→ **AIM OF THE TASK**:
Search the entries below. Return every line that has "프시콜로지쿠" in it.

→ **THE DATA**:

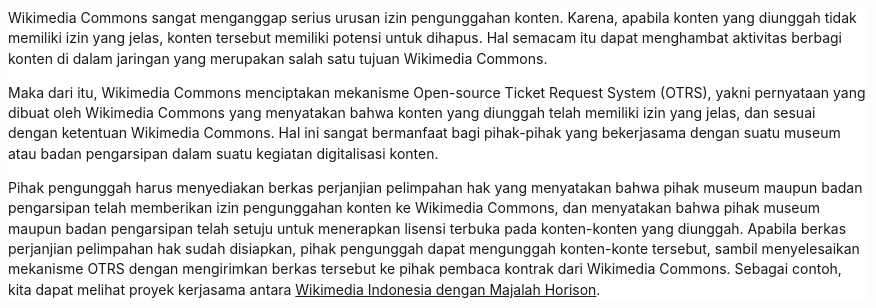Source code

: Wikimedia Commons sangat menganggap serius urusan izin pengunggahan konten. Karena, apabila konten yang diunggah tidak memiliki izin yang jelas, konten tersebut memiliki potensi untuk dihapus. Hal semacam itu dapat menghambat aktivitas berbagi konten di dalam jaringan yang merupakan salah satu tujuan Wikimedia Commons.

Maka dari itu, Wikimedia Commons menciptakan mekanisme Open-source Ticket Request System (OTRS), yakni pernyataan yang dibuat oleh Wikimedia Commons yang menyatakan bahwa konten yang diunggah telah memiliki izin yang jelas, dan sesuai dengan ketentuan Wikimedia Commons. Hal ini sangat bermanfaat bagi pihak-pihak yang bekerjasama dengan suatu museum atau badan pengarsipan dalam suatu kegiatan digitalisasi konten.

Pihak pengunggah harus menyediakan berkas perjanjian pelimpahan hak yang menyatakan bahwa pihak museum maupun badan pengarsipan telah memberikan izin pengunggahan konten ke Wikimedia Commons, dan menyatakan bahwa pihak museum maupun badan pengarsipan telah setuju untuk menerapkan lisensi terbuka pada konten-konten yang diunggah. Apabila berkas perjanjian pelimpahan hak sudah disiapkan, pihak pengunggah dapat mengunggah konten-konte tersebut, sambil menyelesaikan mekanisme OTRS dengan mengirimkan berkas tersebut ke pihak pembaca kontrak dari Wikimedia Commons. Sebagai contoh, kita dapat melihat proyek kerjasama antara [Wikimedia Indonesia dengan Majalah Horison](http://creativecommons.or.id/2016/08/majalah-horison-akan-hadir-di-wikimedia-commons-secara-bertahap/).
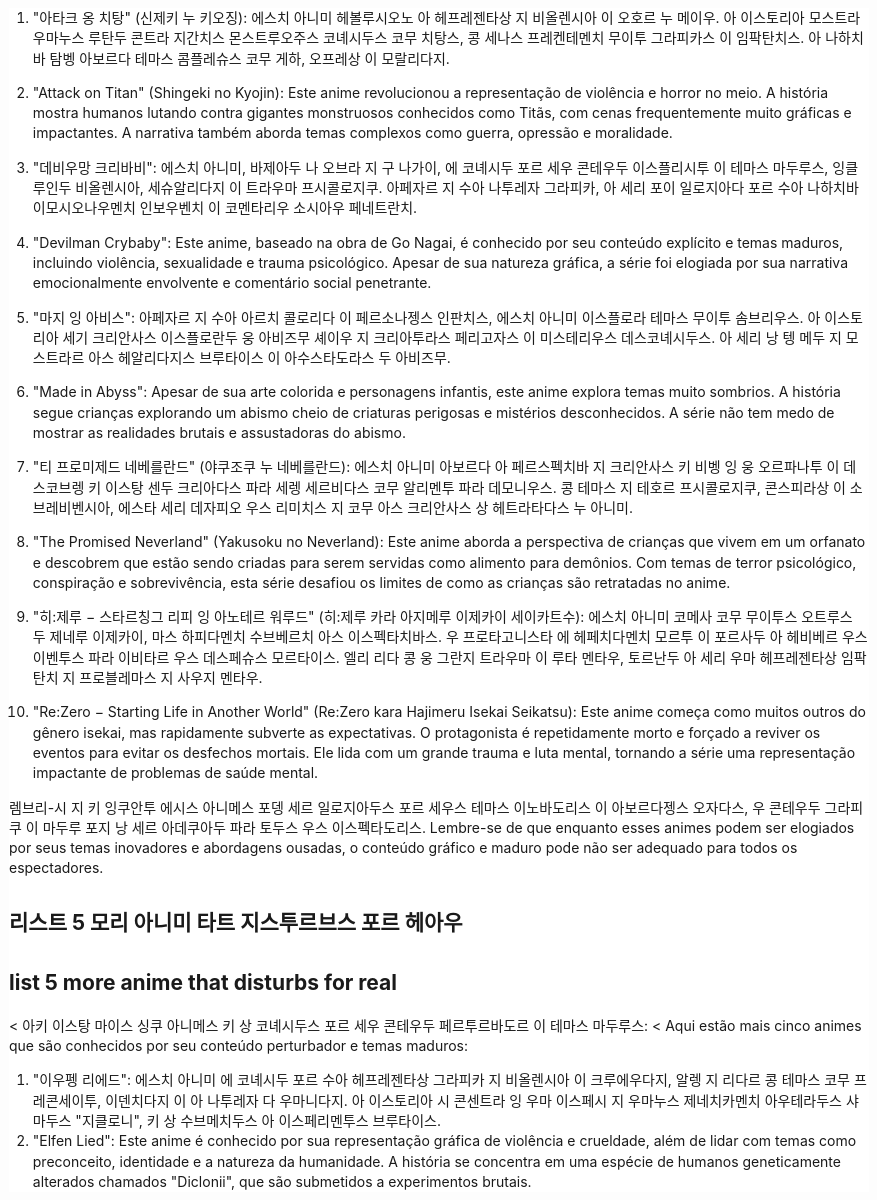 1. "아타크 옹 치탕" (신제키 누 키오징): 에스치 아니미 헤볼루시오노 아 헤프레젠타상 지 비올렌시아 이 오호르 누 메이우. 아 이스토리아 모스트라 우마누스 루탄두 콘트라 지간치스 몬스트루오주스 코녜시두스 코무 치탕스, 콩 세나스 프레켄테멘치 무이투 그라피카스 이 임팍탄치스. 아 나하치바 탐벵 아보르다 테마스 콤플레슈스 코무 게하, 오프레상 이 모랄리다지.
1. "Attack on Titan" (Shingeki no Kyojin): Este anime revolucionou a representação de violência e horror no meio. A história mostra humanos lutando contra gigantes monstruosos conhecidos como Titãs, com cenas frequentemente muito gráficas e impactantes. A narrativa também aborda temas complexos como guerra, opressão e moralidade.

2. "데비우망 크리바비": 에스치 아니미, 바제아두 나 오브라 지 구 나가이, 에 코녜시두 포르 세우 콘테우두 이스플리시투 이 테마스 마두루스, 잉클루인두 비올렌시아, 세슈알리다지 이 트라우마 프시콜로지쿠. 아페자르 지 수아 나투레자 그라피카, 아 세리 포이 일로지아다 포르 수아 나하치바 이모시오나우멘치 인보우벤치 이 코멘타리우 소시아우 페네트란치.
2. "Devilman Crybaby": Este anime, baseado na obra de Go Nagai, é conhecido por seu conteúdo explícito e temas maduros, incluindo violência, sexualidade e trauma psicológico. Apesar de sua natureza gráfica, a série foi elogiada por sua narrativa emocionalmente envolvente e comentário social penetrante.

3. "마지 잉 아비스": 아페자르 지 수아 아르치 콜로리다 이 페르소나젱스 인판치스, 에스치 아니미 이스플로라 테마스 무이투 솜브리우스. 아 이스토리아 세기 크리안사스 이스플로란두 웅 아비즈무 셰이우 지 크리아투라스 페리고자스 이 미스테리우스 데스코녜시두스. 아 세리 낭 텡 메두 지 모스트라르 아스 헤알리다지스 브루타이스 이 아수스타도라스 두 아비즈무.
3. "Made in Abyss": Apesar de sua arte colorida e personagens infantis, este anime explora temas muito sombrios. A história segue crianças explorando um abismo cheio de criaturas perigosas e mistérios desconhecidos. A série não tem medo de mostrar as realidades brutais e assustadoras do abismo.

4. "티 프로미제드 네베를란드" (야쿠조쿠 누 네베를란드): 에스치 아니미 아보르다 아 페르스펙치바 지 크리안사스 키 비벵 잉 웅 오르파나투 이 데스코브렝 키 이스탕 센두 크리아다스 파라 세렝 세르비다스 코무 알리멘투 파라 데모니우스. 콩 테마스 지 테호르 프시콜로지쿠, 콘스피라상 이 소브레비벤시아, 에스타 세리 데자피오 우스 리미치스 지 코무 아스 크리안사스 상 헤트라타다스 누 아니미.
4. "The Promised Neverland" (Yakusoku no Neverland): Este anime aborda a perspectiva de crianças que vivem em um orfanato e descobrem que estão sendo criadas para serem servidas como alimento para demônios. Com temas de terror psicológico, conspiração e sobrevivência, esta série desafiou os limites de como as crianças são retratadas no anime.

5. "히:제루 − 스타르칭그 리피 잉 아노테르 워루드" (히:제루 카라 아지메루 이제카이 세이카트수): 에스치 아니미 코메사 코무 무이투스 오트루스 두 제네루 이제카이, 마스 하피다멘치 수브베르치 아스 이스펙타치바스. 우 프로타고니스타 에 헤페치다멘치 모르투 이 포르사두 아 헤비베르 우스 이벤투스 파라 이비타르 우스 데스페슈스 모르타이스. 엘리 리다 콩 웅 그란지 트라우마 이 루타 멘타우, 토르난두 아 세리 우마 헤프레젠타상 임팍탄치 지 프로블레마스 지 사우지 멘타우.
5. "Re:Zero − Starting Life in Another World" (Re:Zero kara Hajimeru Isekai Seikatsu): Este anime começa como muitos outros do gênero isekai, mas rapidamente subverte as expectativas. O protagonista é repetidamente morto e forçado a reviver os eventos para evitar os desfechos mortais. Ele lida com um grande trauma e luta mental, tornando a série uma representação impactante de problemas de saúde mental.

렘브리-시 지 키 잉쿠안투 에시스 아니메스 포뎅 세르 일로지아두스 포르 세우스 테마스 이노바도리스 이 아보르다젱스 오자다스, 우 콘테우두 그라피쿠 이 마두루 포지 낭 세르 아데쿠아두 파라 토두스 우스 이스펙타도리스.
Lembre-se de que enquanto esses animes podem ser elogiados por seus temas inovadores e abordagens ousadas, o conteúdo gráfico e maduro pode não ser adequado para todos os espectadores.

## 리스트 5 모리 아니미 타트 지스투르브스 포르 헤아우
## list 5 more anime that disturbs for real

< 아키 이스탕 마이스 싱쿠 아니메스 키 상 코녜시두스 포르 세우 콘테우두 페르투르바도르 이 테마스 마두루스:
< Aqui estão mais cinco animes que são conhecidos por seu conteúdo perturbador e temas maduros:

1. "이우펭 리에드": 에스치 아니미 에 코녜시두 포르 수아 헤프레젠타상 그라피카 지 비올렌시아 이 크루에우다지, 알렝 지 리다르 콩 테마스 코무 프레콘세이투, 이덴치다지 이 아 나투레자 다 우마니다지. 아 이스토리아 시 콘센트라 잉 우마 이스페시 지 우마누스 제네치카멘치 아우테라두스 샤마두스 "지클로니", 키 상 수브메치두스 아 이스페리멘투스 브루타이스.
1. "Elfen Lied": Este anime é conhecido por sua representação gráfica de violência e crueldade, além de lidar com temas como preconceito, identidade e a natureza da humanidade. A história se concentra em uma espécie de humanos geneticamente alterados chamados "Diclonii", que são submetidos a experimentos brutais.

→ **THE COMPLETED TASK**:
2. "데비우망 크리바비": 에스치 아니미, 바제아두 나 오브라 지 구 나가이, 에 코녜시두 포르 세우 콘테우두 이스플리시투 이 테마스 마두루스, 잉클루인두 비올렌시아, 세슈알리다지 이 트라우마 프시콜로지쿠. 아페자르 지 수아 나투레자 그라피카, 아 세리 포이 일로지아다 포르 수아 나하치바 이모시오나우멘치 인보우벤치 이 코멘타리우 소시아우 페네트란치.
4. "티 프로미제드 네베를란드" (야쿠조쿠 누 네베를란드): 에스치 아니미 아보르다 아 페르스펙치바 지 크리안사스 키 비벵 잉 웅 오르파나투 이 데스코브렝 키 이스탕 센두 크리아다스 파라 세렝 세르비다스 코무 알리멘투 파라 데모니우스. 콩 테마스 지 테호르 프시콜로지쿠, 콘스피라상 이 소브레비벤시아, 에스타 세리 데자피오 우스 리미치스 지 코무 아스 크리안사스 상 헤트라타다스 누 아니미.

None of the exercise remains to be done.